• _Task details_:
Begin at the line that has "[[Back to Model" and stop after the last line of the records. Present those lines as a Markdown table with the columns Row and Line, omitting blank lines and the pictures.

[Saved entries]
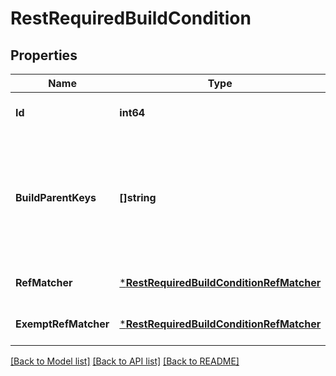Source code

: # RestRequiredBuildCondition

## Properties
Name | Type | Description | Notes
------------ | ------------- | ------------- | -------------
**Id** | **int64** |  | [optional] [default to null]
**BuildParentKeys** | **[]string** | A non-empty list of build parent keys that require green builds for this merge check to pass | [optional] [default to null]
**RefMatcher** | [***RestRequiredBuildConditionRefMatcher**](RestRequiredBuildCondition_refMatcher.md) |  | [optional] [default to null]
**ExemptRefMatcher** | [***RestRequiredBuildConditionRefMatcher**](RestRequiredBuildCondition_refMatcher.md) |  | [optional] [default to null]

[[Back to Model list]](../README.md#documentation-for-models) [[Back to API list]](../README.md#documentation-for-api-endpoints) [[Back to README]](../README.md)

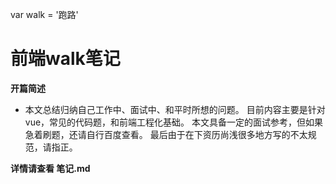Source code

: var walk = '跑路'

# 前端walk笔记

  **开篇简述**

  - 本文总结归纳自己工作中、面试中、和平时所想的问题。
    目前内容主要是针对vue，常见的代码题，和前端工程化基础。
    本文具备一定的面试参考，但如果急着刷题，还请自行百度查看。
    最后由于在下资历尚浅很多地方写的不太规范，请指正。

  **详情请查看 笔记.md**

• _Answer to this exercise_:
| Row | Line |
|---|---|
| 1 | [[Back to Model list]](../README.md#documentation-for-models) [[Back to API list]](../README.md#documentation-for-api-endpoints) [[Back to README]](../README.md) |
| 2 | Source code |
| 3 | : var walk = '跑路' |
| 4 | # 前端walk笔记 |
| 5 |   **开篇简述** |
| 6 |   - 本文总结归纳自己工作中、面试中、和平时所想的问题。 |
| 7 |     目前内容主要是针对vue，常见的代码题，和前端工程化基础。 |
| 8 |     本文具备一定的面试参考，但如果急着刷题，还请自行百度查看。 |
| 9 |     最后由于在下资历尚浅很多地方写的不太规范，请指正。 |
| 10 |   **详情请查看 笔记.md** |